The problem — Output exactly the span of lines beginning with the one that holds "pinky mcp: (329, 425)" and ending with the last line of the data below.

Records for the exercise —
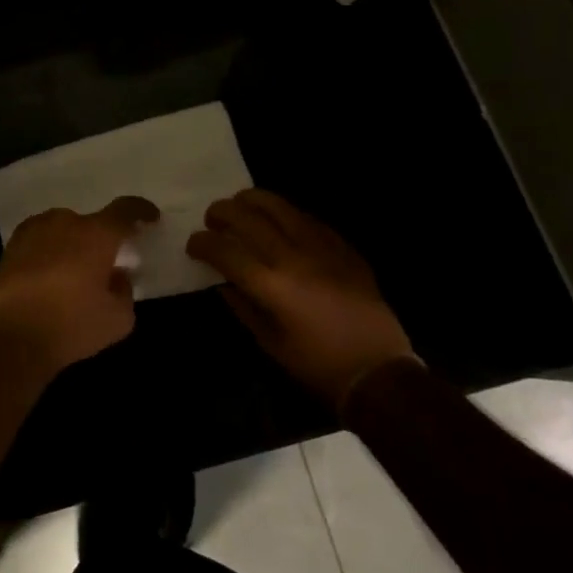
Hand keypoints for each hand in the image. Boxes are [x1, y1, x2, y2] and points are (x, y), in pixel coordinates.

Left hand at [0, 197, 157, 373]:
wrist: (12, 336)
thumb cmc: (72, 324)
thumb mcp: (118, 319)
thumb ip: (125, 291)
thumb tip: (118, 276)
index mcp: (97, 234)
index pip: (125, 210)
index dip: (141, 211)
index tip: (151, 218)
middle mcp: (65, 221)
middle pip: (91, 223)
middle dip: (100, 241)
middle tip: (104, 266)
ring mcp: (35, 229)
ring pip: (63, 230)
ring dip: (72, 244)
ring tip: (72, 275)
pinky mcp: (12, 244)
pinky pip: (41, 240)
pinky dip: (49, 252)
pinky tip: (48, 276)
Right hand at [187, 189, 414, 411]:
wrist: (378, 371)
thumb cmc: (318, 366)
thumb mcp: (270, 343)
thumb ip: (242, 307)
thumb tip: (223, 282)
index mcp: (271, 286)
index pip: (224, 250)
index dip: (202, 243)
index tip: (193, 245)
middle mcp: (293, 257)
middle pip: (247, 217)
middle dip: (222, 212)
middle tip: (212, 219)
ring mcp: (321, 247)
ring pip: (279, 206)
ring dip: (252, 201)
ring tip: (241, 205)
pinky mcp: (342, 247)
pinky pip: (308, 218)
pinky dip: (285, 214)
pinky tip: (279, 222)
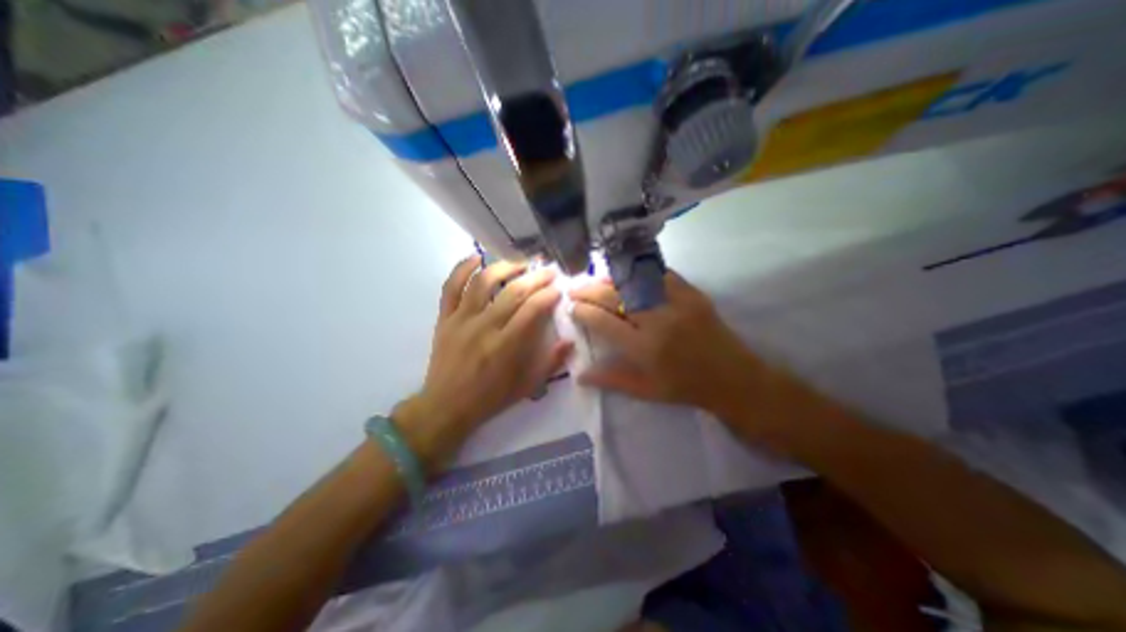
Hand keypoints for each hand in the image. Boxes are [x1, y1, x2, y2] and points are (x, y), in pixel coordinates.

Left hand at [396, 253, 572, 468]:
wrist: (446, 406)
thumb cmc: (490, 398)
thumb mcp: (527, 387)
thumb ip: (550, 363)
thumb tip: (570, 341)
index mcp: (506, 346)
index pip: (532, 310)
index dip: (548, 295)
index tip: (558, 289)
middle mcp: (484, 327)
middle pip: (512, 292)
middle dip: (535, 277)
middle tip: (549, 270)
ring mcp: (461, 320)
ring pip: (483, 282)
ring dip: (504, 267)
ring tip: (520, 263)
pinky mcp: (444, 318)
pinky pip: (451, 287)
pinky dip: (462, 269)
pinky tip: (477, 258)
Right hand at [572, 270, 765, 417]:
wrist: (732, 378)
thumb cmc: (685, 388)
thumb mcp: (645, 390)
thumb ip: (611, 379)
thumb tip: (579, 374)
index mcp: (643, 347)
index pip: (603, 321)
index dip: (583, 311)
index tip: (572, 308)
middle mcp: (657, 320)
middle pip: (614, 297)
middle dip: (588, 290)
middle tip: (574, 289)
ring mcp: (676, 303)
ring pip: (633, 282)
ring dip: (609, 279)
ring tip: (595, 280)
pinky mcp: (692, 293)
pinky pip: (660, 275)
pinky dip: (640, 273)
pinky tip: (628, 275)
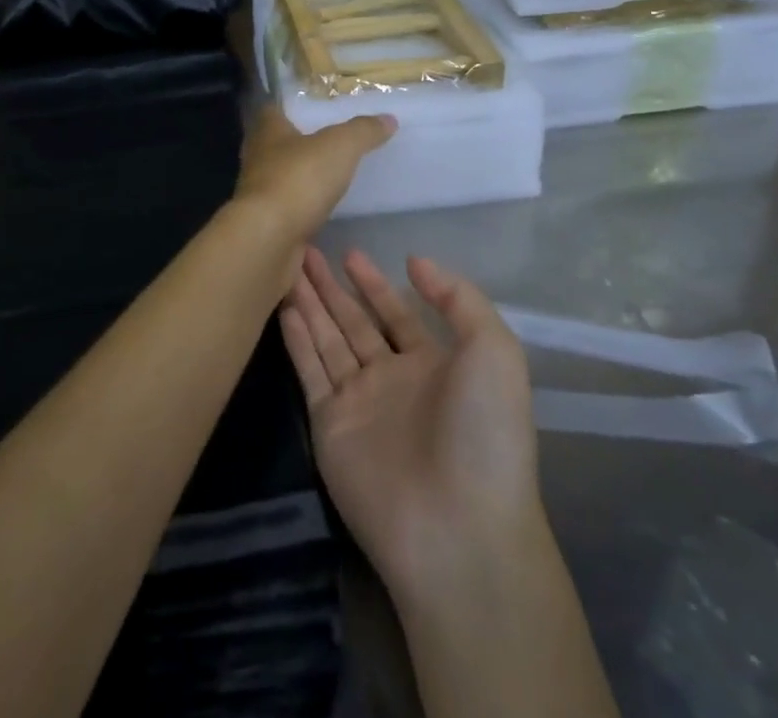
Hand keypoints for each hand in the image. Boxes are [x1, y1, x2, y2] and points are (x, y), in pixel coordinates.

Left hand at [232, 106, 394, 244]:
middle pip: (273, 147)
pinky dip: (300, 213)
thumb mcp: (340, 146)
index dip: (288, 110)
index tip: (309, 112)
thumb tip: (388, 119)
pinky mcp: (265, 226)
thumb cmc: (299, 179)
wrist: (269, 239)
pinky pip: (285, 213)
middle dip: (295, 147)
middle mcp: (257, 160)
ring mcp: (257, 196)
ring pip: (277, 181)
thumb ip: (362, 131)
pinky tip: (320, 216)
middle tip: (325, 148)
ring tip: (326, 182)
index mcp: (267, 133)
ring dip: (297, 181)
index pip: (271, 112)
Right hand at [280, 248, 546, 602]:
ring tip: (286, 268)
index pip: (396, 314)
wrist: (457, 528)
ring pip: (327, 339)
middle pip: (354, 322)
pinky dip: (296, 340)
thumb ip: (458, 298)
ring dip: (308, 304)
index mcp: (434, 365)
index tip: (350, 253)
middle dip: (331, 287)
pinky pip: (310, 370)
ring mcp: (359, 403)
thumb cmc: (483, 433)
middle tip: (305, 250)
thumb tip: (414, 261)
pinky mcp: (329, 425)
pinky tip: (283, 308)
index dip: (374, 284)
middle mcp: (392, 380)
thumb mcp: (494, 351)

Solution to the exercise —
pinky mcp: (329, 425)
pinky tip: (283, 308)
index dip: (374, 284)
middle mcp: (392, 380)
thumb mcp: (494, 351)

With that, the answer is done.